**The records:**
*-*-*

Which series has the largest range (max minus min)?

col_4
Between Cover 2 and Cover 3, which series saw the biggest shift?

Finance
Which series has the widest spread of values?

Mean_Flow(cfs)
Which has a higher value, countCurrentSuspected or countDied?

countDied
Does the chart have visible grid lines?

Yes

*-*-*

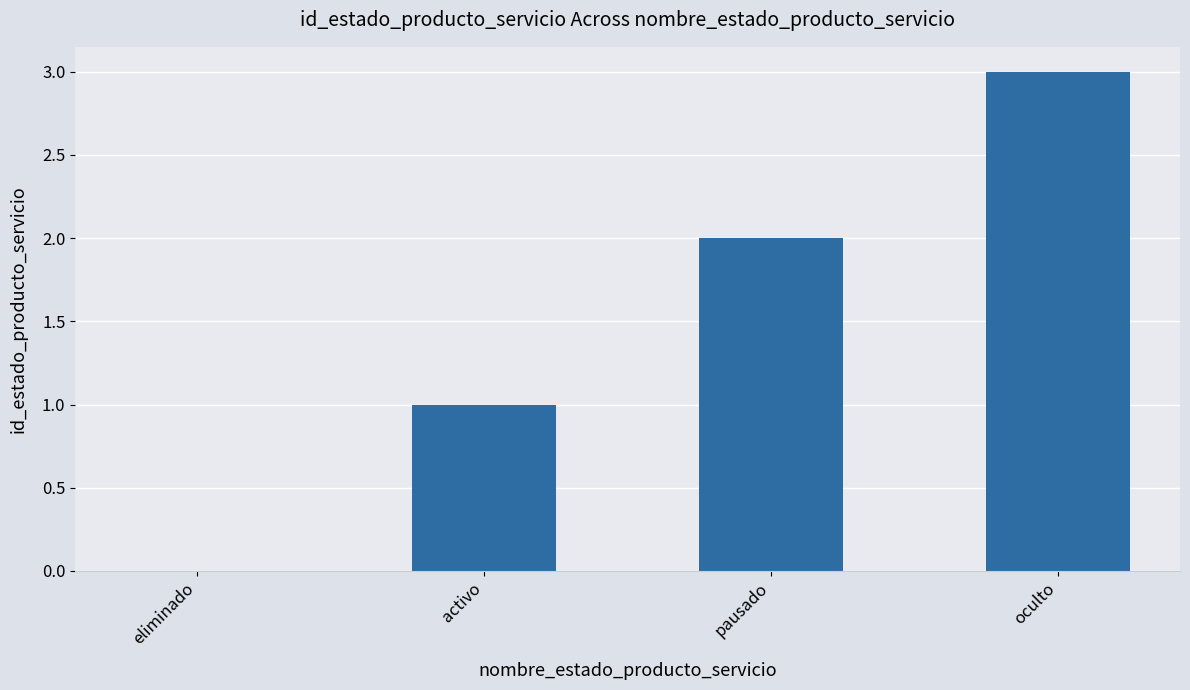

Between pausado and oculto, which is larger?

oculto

*-*-*

**Task brief:** Reproduce the material from the line containing "Which series has the largest" down through the line containing "Does the chart have visible grid lines?", swapping "series" for "category" and keeping everything else the same.

**Written solution:**
Which category has the largest range (max minus min)?

col_4
Between Cover 2 and Cover 3, which category saw the biggest shift?

Finance
Which category has the widest spread of values?

Mean_Flow(cfs)
Which has a higher value, countCurrentSuspected or countDied?

countDied
Does the chart have visible grid lines?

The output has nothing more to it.